Considérant que les pratiques auxquelles est confronté le citoyen sont condamnables, « quelle qu’en soit l’origine », d’autres estiment qu’il est temps que l’État imagine des mécanismes pour que le citoyen soit écouté à travers des voies de recours « moins bureaucratiques ». « En plus de tout cela, certains citoyens ignorent les voies hiérarchiques pour dénoncer ce genre de pratiques », a-t-on précisé. En outre, il en est qui pensent que les services de sécurité pourraient jouer un rôle non négligeable dans la prise en charge des doléances des citoyens. « C’est une des voies de recours à exploiter passent par dénoncer des faits contraires à la loi », a-t-on signalé.
La e-administration, une solution idoine aux pratiques bureaucratiques
Pour bon nombre d’interrogés, la « e-administration » et la révolution numérique engagée par les pouvoirs publics sont considérés comme la panacée à tous les maux bureaucratiques.
D’après nos interlocuteurs, cela évite les susceptibilités de provoquer des heurts et autres prises de bec entre les citoyens et les agents de l’administration. « Et puis, la e-administration évite au citoyen d’effectuer les déplacements et de subir les attentes interminables devant les guichets. C’est un procédé primordial et avantageux pour l’avancement et le développement de l’administration algérienne ». Des personnes estiment qu’« il est plus qu’urgent pour les promoteurs de l’Algérie nouvelle de procéder à la mise en place de ce système efficient et efficace ».
À propos de l’utilité des documents biométriques, les avis renseignent sur certaines contradictions que l’administration doit lever au plus tôt. L’exemple le plus cité est le fait qu’on exige le certificat de nationalité au citoyens algérien qui possède sa carte d’identité nationale biométrique. « Pour se faire délivrer une carte nationale d’identité, il est exigé de présenter un certificat de nationalité, et pour se faire délivrer un certificat de nationalité, on exige une copie d’une pièce d’identité, c’est vraiment contradictoire », nous dit un jeune homme. « À cause de ce genre de contradiction, l’Algérie est devenue le pays où l’on consomme le plus de papier dans l’administration. Je pense qu’une pièce d’identité biométrique suffira largement pour justifier la nationalité », dit un citoyen d’Ouled Ben Abdelkader.

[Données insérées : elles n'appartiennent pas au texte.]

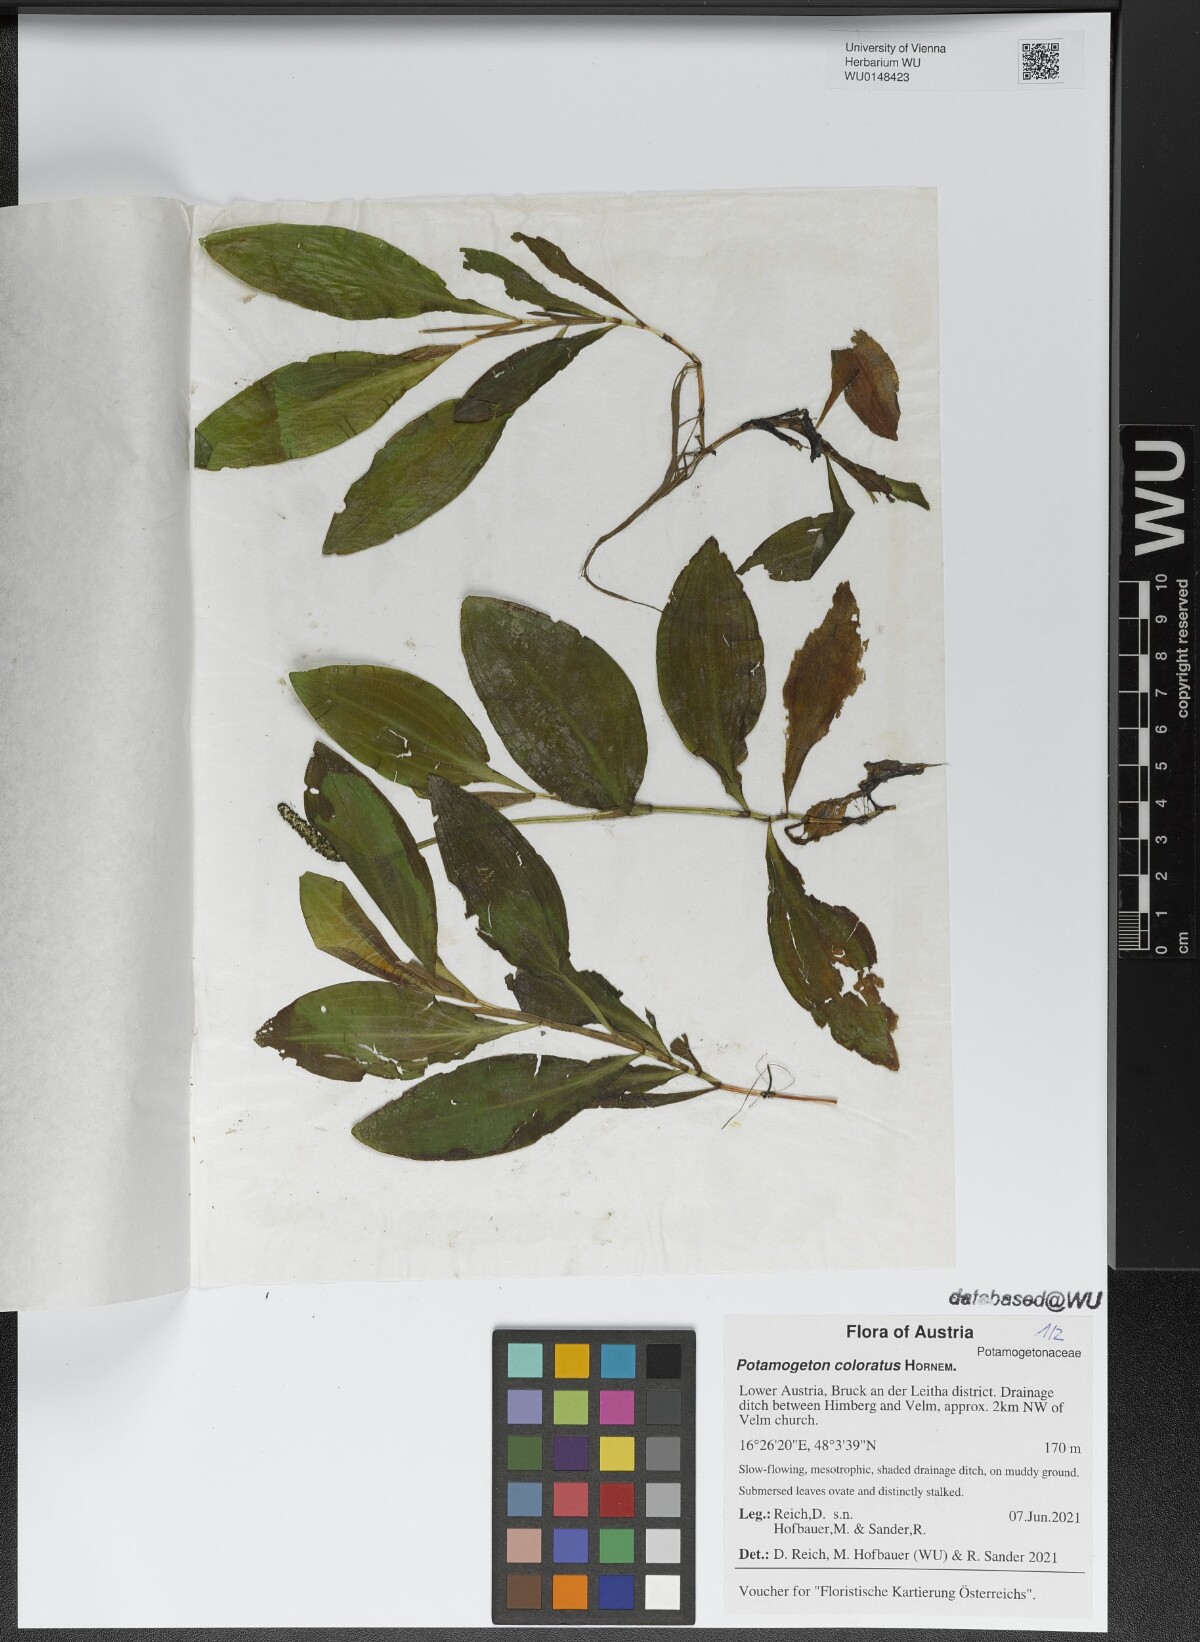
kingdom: Plantae
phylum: Tracheophyta
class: Liliopsida
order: Alismatales
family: Potamogetonaceae
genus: Potamogeton
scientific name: Potamogeton coloratus
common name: Fen pondweed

Un autre habitant de la même ville a suggéré que, pour se débarrasser de ces pratiques qui sont ancrées dans notre société, il faudrait dès maintenant impliquer l’école afin de les éradiquer d’ici quelques années. « Notre école devra jouer pleinement son rôle dans la préparation d’une génération qui doit mériter dignité et respect comme l’a bien dit le président de la république », conclut-il.